No início da década de 1980, lembra Tizuka Yamasaki, o sexo ainda era um tema proibitivo. “As mulheres não podiam falar que tinham liberdade sexual. Isso era um tabu. E, em casa, não podiam pedir sequer um sexo que não fosse aquele papai e mamãe para fazer filhos”, recorda a cineasta, que, em seu segundo longa-metragem, “Parahyba, Mulher Macho”, lançado em 1983, tirou do limbo da História a trajetória de uma mulher à frente de seu tempo, sinônimo de contestação e ousadia – Anayde Beiriz, pivô do estopim da Revolução de 1930 ao se envolver com o político João Dantas.

Tizuka queria que a experiência contemporânea, ao se tomar contato com essa história até então “maldita”, fosse evocativa do papel de emancipação feminina estampado em Beiriz. “Eu lembro que falava assim na equipe: quero fazer uma cena de sexo para que, quando as mulheres assistirem ao filme, chegassem em casa e exigissem do marido uma performance à altura. Era a minha forma de contestar. A espectadora chegaria em casa e exigiria que o marido fosse o Cláudio Marzo. Não sei se isso aconteceu, mas a ideia era que as mulheres fossem mais exigentes em relação ao companheiro”, recorda.

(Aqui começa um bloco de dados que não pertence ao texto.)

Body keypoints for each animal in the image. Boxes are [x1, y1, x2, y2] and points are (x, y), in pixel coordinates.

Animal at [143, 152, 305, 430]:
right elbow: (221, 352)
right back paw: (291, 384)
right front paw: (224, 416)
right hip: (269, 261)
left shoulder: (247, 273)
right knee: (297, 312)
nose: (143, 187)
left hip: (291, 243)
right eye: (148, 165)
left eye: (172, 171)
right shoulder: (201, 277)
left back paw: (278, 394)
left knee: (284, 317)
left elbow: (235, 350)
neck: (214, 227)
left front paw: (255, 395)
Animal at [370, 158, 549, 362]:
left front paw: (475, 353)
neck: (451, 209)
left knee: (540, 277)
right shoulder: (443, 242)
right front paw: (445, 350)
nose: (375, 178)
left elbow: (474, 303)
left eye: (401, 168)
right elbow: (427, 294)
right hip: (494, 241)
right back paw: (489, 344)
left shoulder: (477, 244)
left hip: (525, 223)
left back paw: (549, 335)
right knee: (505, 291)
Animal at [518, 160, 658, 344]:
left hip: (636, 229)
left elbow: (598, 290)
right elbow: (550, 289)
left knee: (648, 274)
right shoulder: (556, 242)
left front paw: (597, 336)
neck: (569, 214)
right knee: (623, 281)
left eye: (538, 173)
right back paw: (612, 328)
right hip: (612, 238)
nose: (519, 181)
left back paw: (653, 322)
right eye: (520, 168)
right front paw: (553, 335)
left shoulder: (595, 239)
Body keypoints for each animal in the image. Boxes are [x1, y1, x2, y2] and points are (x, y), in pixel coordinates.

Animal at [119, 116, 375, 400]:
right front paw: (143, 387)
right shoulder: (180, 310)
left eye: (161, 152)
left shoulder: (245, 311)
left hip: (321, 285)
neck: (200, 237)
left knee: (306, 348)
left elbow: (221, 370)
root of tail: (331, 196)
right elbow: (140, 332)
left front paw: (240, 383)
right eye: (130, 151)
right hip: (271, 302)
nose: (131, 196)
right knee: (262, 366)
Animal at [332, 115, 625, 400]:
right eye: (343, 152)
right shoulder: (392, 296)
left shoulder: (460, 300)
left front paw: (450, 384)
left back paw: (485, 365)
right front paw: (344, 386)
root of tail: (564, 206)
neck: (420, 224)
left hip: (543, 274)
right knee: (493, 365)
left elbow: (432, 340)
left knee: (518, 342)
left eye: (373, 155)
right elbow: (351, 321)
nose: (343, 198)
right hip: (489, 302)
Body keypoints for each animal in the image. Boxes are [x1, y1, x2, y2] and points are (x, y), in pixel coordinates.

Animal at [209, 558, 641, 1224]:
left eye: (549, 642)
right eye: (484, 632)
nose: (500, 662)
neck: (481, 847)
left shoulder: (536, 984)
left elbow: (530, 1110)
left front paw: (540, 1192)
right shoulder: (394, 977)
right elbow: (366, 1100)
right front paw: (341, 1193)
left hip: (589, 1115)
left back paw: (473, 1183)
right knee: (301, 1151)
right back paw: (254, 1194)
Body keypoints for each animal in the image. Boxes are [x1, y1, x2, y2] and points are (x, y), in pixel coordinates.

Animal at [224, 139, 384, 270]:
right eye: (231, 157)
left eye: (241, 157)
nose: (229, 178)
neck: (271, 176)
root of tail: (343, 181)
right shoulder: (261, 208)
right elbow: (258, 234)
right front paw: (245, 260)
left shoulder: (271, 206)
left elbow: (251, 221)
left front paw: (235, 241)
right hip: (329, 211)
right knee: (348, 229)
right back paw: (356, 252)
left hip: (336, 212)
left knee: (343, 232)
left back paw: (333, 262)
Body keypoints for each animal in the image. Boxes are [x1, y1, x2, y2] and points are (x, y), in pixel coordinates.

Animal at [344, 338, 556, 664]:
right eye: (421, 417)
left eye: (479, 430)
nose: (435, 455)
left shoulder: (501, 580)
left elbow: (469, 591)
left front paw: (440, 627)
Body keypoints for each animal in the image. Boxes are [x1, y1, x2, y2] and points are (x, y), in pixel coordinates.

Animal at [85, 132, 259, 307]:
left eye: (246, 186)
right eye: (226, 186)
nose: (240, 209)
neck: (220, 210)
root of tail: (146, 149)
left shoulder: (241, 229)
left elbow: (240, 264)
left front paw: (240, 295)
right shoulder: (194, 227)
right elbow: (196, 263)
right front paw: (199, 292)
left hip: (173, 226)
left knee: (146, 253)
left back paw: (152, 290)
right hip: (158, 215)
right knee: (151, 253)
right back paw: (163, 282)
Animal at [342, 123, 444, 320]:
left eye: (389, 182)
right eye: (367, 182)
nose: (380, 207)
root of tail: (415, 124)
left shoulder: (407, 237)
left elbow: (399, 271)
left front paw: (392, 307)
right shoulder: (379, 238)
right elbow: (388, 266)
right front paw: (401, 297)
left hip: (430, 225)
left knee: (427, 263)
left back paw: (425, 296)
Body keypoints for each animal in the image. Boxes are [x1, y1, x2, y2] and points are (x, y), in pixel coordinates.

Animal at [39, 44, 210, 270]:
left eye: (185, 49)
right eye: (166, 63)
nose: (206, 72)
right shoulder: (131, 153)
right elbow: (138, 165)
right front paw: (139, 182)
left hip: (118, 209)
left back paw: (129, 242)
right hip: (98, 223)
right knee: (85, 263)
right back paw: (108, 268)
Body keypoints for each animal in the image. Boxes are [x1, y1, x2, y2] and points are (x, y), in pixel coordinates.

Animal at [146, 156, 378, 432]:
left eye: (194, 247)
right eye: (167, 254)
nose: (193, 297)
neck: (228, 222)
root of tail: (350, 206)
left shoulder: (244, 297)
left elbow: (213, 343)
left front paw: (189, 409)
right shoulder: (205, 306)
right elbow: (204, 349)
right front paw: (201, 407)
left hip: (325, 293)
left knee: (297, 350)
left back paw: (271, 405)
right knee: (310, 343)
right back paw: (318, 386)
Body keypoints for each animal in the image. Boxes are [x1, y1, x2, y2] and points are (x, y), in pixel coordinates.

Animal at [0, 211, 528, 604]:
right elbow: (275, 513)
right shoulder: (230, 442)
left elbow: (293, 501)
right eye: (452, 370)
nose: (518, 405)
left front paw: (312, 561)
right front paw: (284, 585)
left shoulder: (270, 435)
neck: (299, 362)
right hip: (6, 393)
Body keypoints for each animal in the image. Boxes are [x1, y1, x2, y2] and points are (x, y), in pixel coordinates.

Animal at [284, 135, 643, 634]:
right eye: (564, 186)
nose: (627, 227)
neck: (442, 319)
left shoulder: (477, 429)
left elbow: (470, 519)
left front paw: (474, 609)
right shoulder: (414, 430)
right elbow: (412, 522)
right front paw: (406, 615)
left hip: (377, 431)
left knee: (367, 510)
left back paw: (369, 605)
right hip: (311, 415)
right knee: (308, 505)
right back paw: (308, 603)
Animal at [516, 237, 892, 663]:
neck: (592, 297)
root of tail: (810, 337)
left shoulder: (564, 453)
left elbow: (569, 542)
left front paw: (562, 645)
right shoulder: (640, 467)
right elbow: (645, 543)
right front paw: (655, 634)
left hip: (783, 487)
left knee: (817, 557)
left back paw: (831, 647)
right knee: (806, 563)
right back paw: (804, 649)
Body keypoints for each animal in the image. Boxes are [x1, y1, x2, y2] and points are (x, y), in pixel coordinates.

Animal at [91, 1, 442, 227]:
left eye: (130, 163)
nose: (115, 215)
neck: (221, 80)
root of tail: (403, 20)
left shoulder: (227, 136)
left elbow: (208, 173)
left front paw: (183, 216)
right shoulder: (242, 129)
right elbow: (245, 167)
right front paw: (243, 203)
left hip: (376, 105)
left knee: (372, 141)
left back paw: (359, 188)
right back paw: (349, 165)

O relato de Tizuka ilustra muito bem o tema da Mostra “Curta Circuito” em 2024. “Transgressoras Brasileiras do Cinema” reúne trabalhos de 11 diretoras, lançados entre 1973 e 1984, durante o chamado “anos de chumbo” no país. Coube justamente a “Parahyba” a abertura da programação, hoje, às 19h, no Cine Humberto Mauro. Filmes como “Os Homens que Eu Tive” (1973), de Tereza Trautman, e “Mar de Rosas” (1977), de Ana Carolina, serão exibidos ao longo do ano, sempre às terças-feiras, com entrada franca. Além de assinados por mulheres, têm em comum questões próprias do gênero.

Com presença no bate-papo que se seguirá à sessão, a realizadora gaúcha de olhos puxados (ela é filha e neta de japoneses), de 75 anos, conta que Anayde era uma persona non grata na Paraíba, na época das filmagens. “Tinha gente que não pronunciava o nome dela. Hoje virou praça. O filme ajudou muito nisso, assim como o livro do José Joffily, que foi o que, na verdade, me motivou a fazer o filme. Conseguimos resgatar uma personagem que é maravilhosa. Imagine, nos anos 30, uma pessoa libertária como ela, poetisa, que não queria se casar, provocativa, namorando com um cara que era figura muito forte na Paraíba”. 

Naquela época, o estado nordestino era dominado pelos Dantas e pelos Pessoa. “A Paraíba estava completamente dividida. E eles eram inimigos políticos mesmo, a ponto de um ficar querendo matar alguém da família do outro. Quando Anayde surge, foi natural que a parte vencedora massacrasse a figura e a colocasse no limbo”, registra Tizuka. Cartas íntimas trocadas entre Beiriz e Dantas foram parar nos jornais, provocando escândalo na puritana sociedade. Dantas acabou assassinando João Pessoa, então governador, fato que gerou repercussão nacional e levou Getúlio Vargas a tomar o poder, a partir da Revolução de 30.

“Fico muito contente de poder ter resgatado essa personagem, porque ela era especial. Ela dava aulas de uma forma mais moderna, fazia poesias e se deixava fotografar nua”, assinala Tizuka, que tinha em mente Sônia Braga para viver a protagonista. “Mas ela não pôde fazer porque estava indo embora para os Estados Unidos. Abri testes e fiquei com a Tânia (Alves). Ela tinha feito Maria Bonita para uma minissérie da Globo, e fez muito bem. Eu estava querendo um tipo nordestino, que tivesse essa miscigenação de indígena com negro e branco para fazer a personagem. A Anayde não era da elite branca”, observa Tizuka.

A química entre Cláudio Marzo e Tânia Alves é um dos pontos altos do filme. Nos bastidores, porém, a relação dos atores não foi tão amistosa. A atriz reclamou com a diretora que estava sendo maltratada pelo companheiro de cena. “Quando ela me falou, eu chamei o Cláudio e conversamos a três. Falei: ‘Vocês podem ter o problema que quiserem, mas fora do set. No set eu quero uma grande paixão entre Anyade e João. Conto com o profissionalismo de vocês’. E isso foi bom, porque eles foram extremamente profissionais. Não tinha filmado ainda nenhuma cena de sexo, e eles a fizeram maravilhosamente bem, convencendo o público que eram amantes de primeira categoria”, recorda.